▶ [Activity]: Please reproduce the entries verbatim, starting at the first line of the entries and ending at the line that contains "Does the chart display", with both of those lines included.

___ Records for the task ___

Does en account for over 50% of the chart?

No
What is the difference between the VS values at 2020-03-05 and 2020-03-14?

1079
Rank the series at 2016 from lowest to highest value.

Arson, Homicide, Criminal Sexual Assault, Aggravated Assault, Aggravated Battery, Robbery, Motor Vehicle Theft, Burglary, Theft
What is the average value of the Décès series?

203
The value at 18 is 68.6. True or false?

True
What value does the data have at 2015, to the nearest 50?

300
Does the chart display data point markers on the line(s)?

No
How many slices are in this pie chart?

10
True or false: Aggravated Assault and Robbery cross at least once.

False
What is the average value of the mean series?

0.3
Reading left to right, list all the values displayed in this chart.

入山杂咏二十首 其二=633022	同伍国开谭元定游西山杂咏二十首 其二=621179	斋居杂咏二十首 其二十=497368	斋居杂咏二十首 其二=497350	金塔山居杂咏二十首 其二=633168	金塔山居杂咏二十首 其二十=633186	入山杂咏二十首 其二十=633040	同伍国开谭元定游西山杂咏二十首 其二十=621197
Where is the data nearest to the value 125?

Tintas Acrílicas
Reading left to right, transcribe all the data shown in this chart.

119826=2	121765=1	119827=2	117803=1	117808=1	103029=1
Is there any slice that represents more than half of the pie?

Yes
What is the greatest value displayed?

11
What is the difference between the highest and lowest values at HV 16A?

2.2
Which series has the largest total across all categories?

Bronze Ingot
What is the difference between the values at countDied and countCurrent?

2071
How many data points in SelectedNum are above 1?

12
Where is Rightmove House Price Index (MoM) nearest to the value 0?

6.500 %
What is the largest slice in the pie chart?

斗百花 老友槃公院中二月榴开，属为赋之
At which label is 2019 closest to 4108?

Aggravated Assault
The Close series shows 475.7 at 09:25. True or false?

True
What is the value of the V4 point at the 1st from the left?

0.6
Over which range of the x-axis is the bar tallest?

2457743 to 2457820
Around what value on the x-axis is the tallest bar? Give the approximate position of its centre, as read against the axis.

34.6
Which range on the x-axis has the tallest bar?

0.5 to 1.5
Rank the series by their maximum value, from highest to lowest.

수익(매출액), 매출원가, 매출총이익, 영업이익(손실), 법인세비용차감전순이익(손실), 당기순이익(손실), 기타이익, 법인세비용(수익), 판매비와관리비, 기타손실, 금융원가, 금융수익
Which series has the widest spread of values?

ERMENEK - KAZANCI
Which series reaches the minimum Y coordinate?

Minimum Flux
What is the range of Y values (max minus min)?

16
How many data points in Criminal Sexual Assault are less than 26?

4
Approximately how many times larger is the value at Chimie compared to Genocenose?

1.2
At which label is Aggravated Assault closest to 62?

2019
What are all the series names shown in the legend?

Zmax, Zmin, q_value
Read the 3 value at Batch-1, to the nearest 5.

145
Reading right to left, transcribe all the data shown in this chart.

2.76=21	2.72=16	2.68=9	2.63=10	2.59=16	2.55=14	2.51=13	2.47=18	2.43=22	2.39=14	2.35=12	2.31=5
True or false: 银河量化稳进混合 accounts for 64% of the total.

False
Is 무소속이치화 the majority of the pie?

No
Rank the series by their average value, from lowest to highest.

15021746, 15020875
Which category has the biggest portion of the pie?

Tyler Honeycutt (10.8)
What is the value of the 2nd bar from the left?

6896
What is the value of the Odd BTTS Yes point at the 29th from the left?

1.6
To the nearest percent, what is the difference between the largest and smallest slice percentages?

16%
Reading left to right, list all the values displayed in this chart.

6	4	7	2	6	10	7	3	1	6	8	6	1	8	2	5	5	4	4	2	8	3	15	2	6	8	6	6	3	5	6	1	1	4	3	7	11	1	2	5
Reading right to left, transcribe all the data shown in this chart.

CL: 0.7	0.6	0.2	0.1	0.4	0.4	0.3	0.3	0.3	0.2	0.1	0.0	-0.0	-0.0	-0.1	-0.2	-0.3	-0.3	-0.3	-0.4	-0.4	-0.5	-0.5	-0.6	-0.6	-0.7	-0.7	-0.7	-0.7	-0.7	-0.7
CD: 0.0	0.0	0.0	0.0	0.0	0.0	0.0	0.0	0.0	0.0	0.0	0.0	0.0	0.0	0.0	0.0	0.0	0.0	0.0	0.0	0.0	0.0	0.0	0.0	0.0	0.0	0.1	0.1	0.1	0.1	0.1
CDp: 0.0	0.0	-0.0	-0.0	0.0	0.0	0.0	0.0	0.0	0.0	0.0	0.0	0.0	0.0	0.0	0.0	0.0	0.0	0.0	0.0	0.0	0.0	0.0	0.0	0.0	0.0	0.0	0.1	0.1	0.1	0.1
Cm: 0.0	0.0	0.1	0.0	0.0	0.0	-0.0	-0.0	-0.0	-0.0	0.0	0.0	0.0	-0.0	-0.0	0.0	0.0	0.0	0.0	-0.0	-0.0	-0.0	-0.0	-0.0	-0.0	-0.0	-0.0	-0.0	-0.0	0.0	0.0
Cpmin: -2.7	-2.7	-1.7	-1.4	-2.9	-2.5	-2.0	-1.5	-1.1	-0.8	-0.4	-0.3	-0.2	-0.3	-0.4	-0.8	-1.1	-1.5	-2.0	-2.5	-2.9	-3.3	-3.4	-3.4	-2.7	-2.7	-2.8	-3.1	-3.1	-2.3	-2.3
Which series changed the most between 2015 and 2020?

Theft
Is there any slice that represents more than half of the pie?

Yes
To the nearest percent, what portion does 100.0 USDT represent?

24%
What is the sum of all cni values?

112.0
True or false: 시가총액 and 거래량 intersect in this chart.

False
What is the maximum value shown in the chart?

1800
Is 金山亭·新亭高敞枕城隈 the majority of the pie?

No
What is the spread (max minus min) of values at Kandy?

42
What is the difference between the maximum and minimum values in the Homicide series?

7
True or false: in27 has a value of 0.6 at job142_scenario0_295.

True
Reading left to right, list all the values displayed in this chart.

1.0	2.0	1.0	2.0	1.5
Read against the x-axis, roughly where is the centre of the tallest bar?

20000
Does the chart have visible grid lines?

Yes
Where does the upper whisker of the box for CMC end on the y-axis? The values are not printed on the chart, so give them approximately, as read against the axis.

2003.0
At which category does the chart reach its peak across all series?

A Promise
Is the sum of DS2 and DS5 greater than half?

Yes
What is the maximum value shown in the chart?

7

___

▶ [Final answer]:
Does en account for over 50% of the chart?

No
What is the difference between the VS values at 2020-03-05 and 2020-03-14?

1079
Rank the series at 2016 from lowest to highest value.

Arson, Homicide, Criminal Sexual Assault, Aggravated Assault, Aggravated Battery, Robbery, Motor Vehicle Theft, Burglary, Theft
What is the average value of the Décès series?

203
The value at 18 is 68.6. True or false?

True
What value does the data have at 2015, to the nearest 50?

300
Does the chart display data point markers on the line(s)?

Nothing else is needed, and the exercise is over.